Friday, September 25th, 2009

Pascal Bensoussan of Aggregate Knowledge“Data Driven Thinking” is a new column written by members of the media community and containing fresh ideas on the digital revolution in media.

Today’s column is written by Pascal Bensoussan, VP of Products at Aggregate Knowledge, a buy-side optimization platform.

In 2006, Greg Stuart, Interactive Advertising Bureau CEO, estimated that advertisers’ waste, that is, impressions reaching the wrong audience or none at all, was $112 billion a year in America and $220 billion worldwide, or just over half of their total spending. Wanamaker was remarkably accurate.

In 2009, we have made little progress. A recent research from ComScore indicates that only a small minority of campaigns reach their intended audience with the desired frequency. Of eight U.S. brand campaigns with budgets between $400,000 and $2 million, ComScore said none reached more than 20 percent of their target with a frequency of four impressions or less. Up to 80 percent of the impressions were delivered either to the wrong segments in the U.S., or to consumers outside the U.S.

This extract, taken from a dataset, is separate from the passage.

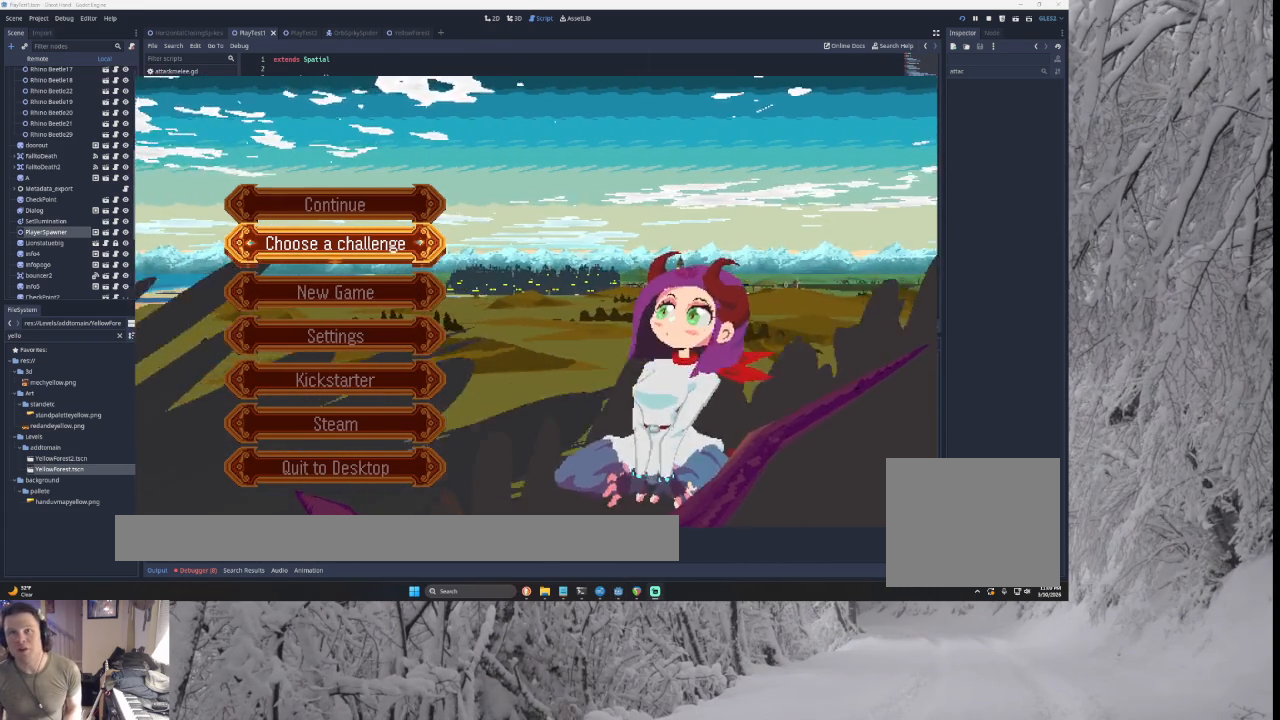
{"buttons": ["CROSS"], "left_stick": "center", "right_stick": "center", "events": []}
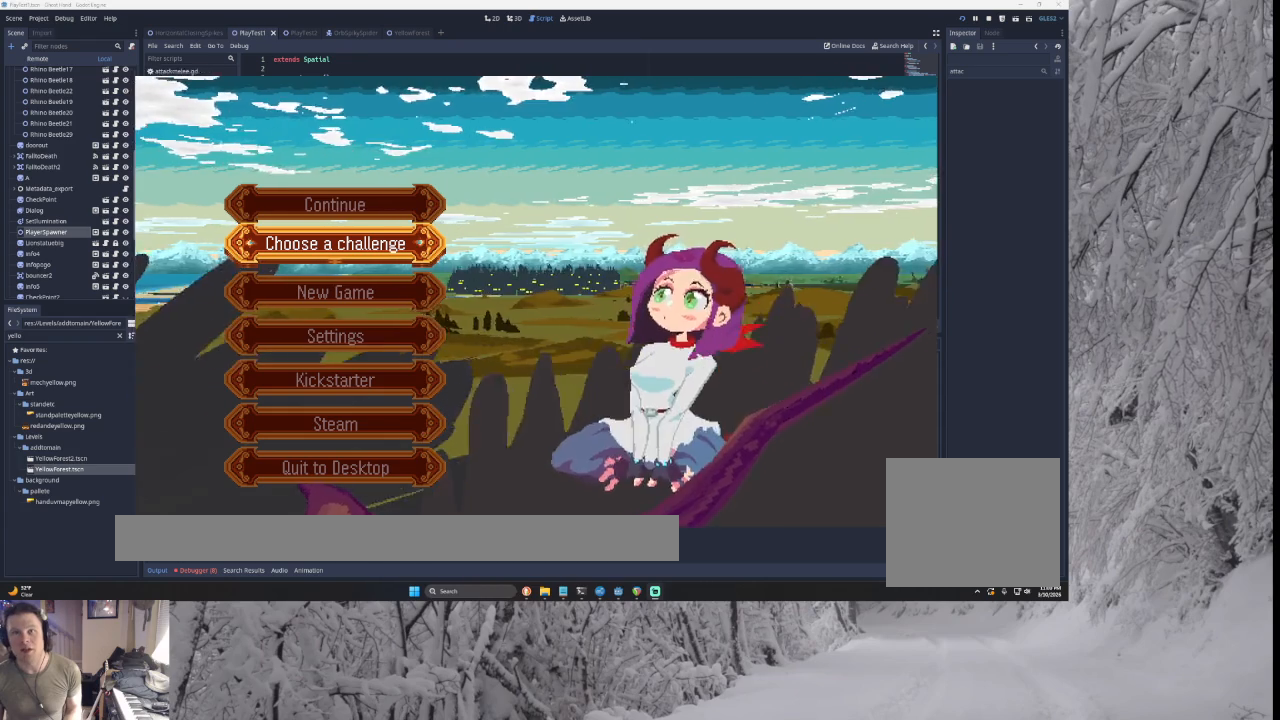
{"buttons": ["CROSS"], "left_stick": "center", "right_stick": "center", "events": []}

A number of factors are to blame for this situation:

1. Reaching audiences based on context is expensive and not particularly effective. Yet, media planners and media buyers are only trained to buy audiences based on the media they consume. It takes a fair amount of interpretation and mapping to turn the target audience defined in a creative brief into a robust media plan. Emerging technologies enabling multi-party cookie synching, real-time decisioning, real-time bidders, and media de-risking with new classes of publishers and ad networks, provide effective means to buy the right audiences directly instead of guessing the web properties they might visit.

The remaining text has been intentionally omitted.